I have been teaching for 10 years, and people who have been teaching longer than I often dismiss new ideas, because they refuse to re-examine their old ideas. Generationally, the Generation X and Y group (born in the 60's through 90's) are much more tolerant of new ideas and cultures than preceding generations.

In addition, GenY seems to be much better working with groups.

Jenkins graduated college in the 1970's (which puts his birthdate in the late 1940's, probably), and
Murray Chass was born in 1938, so I have to assume it is a generational thing.

Bengoodfella said...

Zidane, MVP isn't for player of the year? Don't you know that? It is given to the best player on a team that made the playoffs.

Ivn, Jenkins' point is the Giants saw something in these players that NO OTHER team saw. No one wanted Hunter Pence, other than any other team who was a contender and made an offer for him.

The Giants also saw something in Romo, which is why they waited so late in the draft to take him and then didn't hand him the closing job until after Casilla failed.

Eric, I haven't either. That's what Bruce Jenkins wants ignorant readers to believe, so it makes it seem like the stats-based crowd hates traditional statistics as much as the traditional statistics crowd hates the stats-based crowd. Who cares if it isn't true?
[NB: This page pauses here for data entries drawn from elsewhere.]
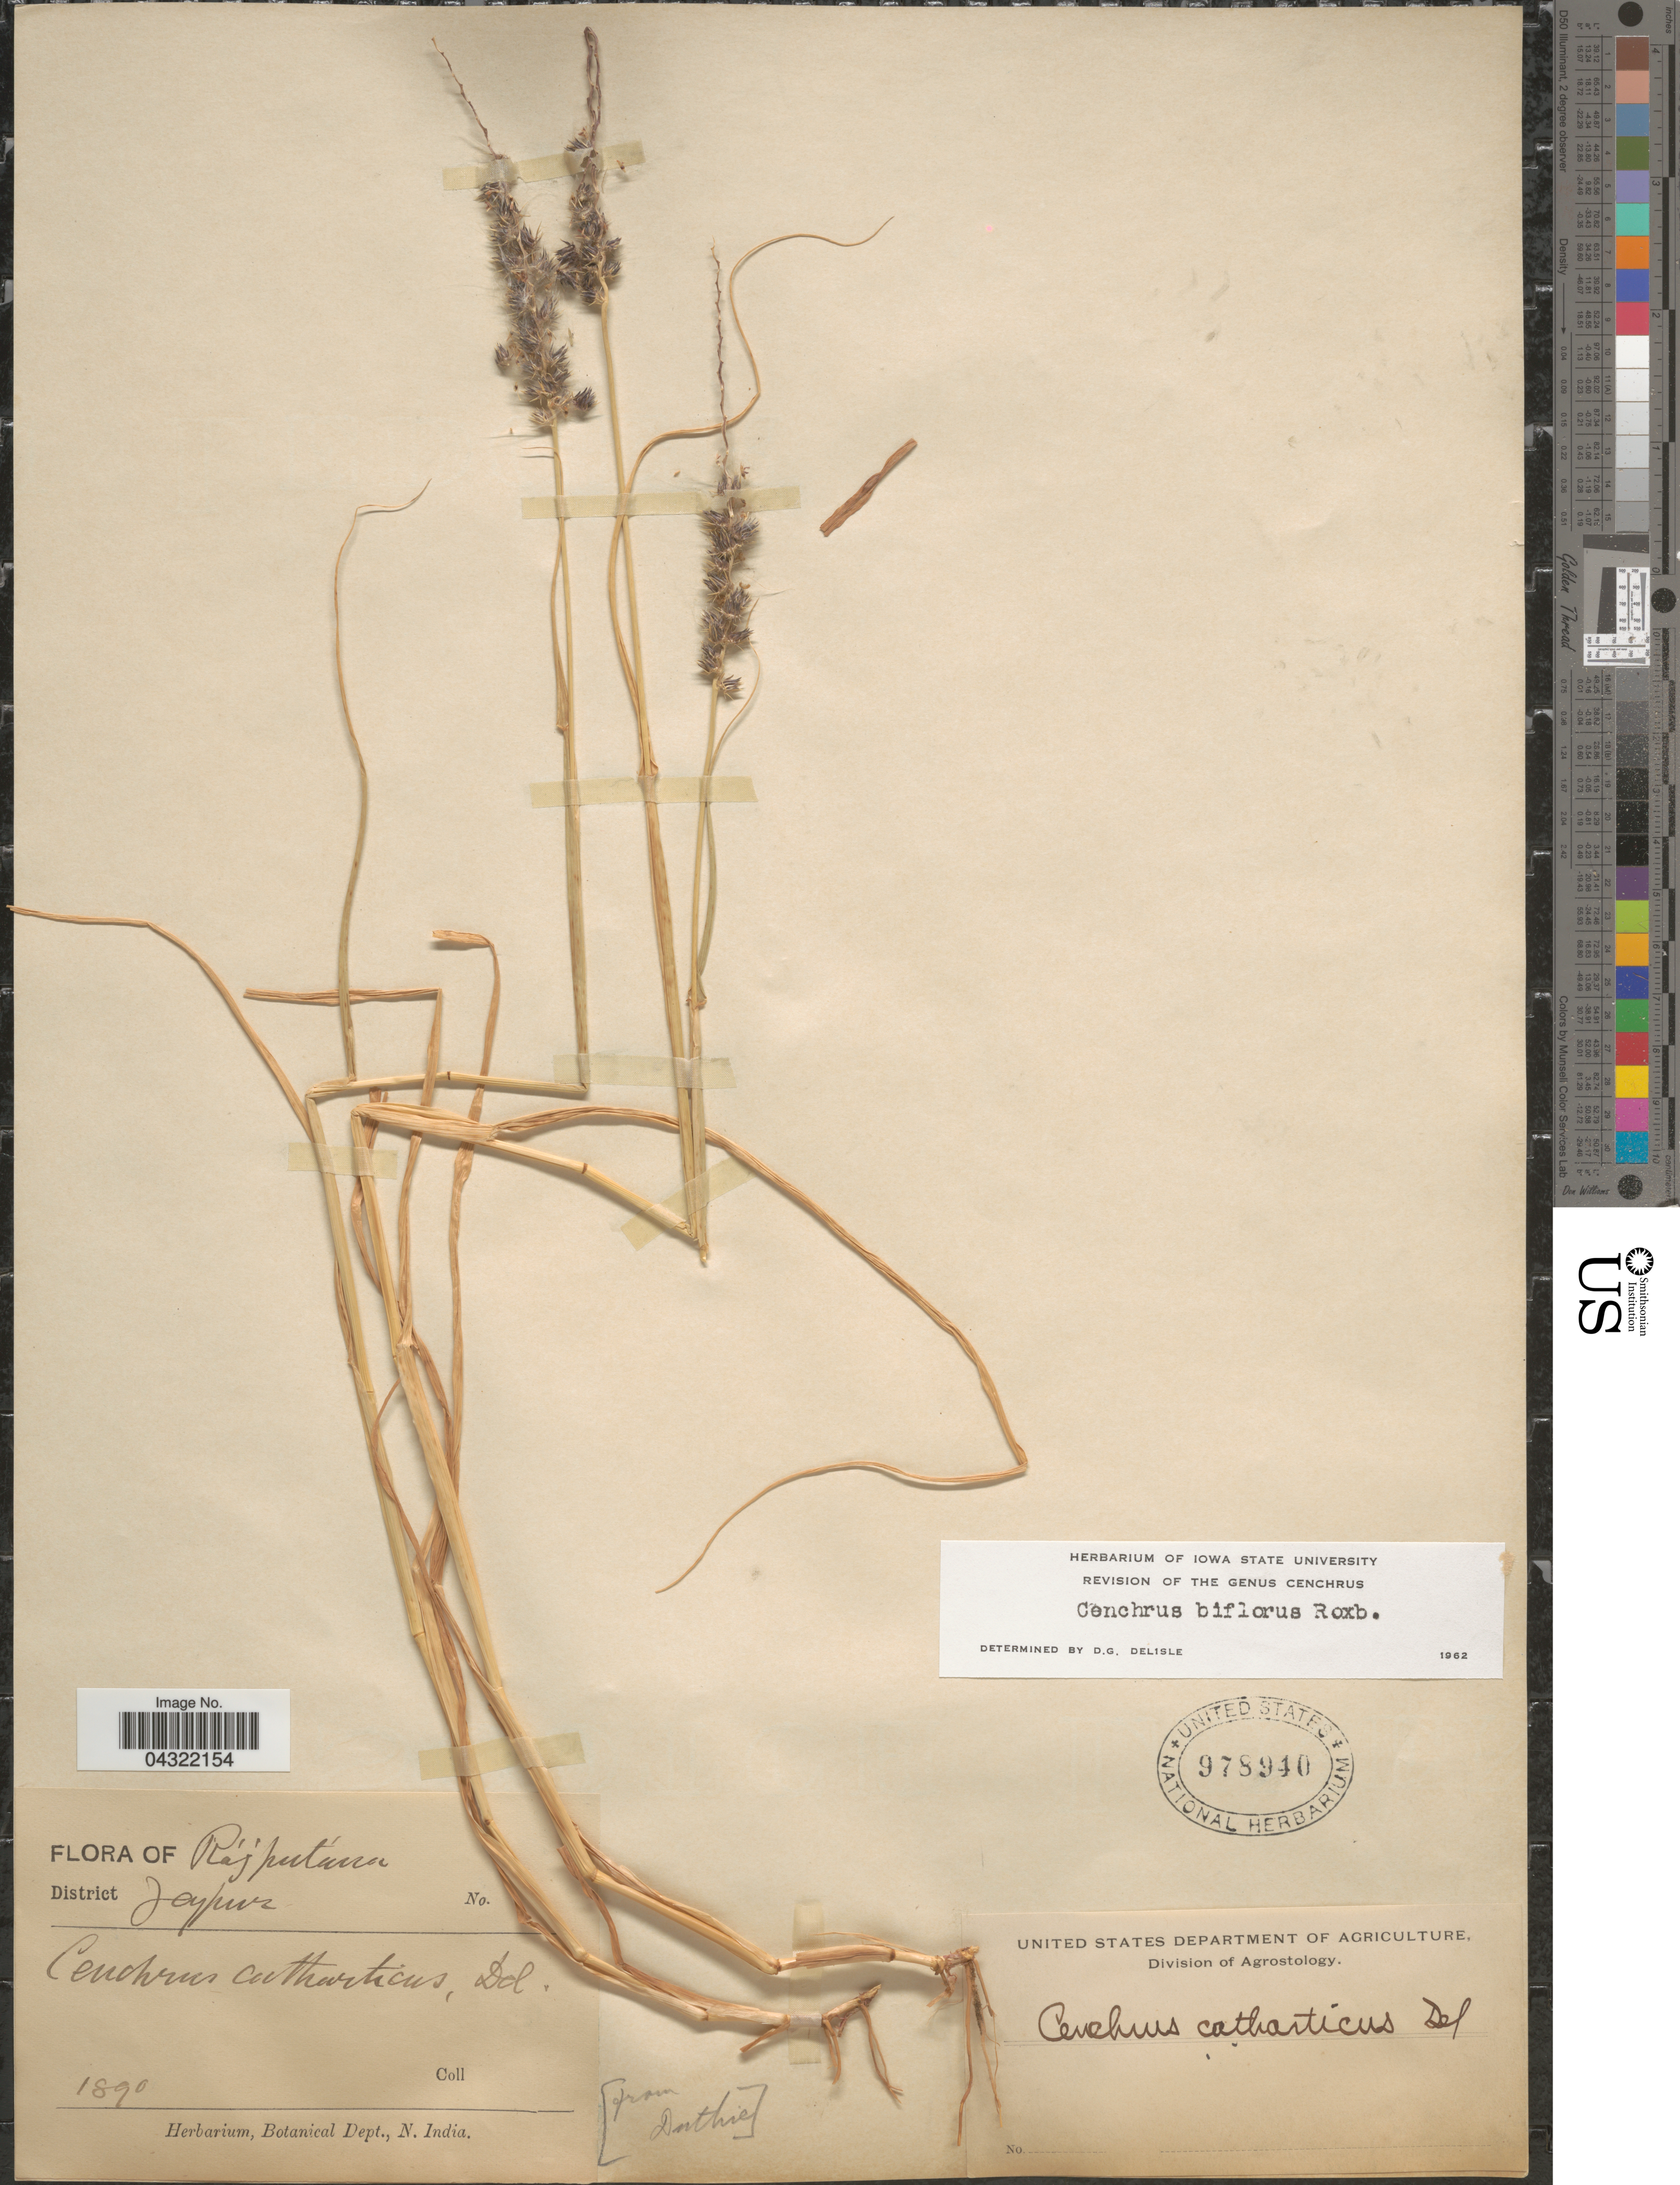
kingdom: Plantae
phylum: Tracheophyta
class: Liliopsida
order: Poales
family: Poaceae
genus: Cenchrus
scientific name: Cenchrus biflorus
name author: Roxb.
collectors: Duthie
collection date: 1890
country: India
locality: Rajputana. District Jaypur.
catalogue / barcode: US 978940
That is part of the problem, that certain people refuse to re-examine old ideas. It is sort of the idea that it worked back then, so why wouldn't it work now? So you think it is a generational thing? That could easily be true because most of the anti-stats movement comes from the older sportswriter crowd. They seem to be very intolerant of the concept that old ideas may not necessarily need no re-examination. Not very open-minded.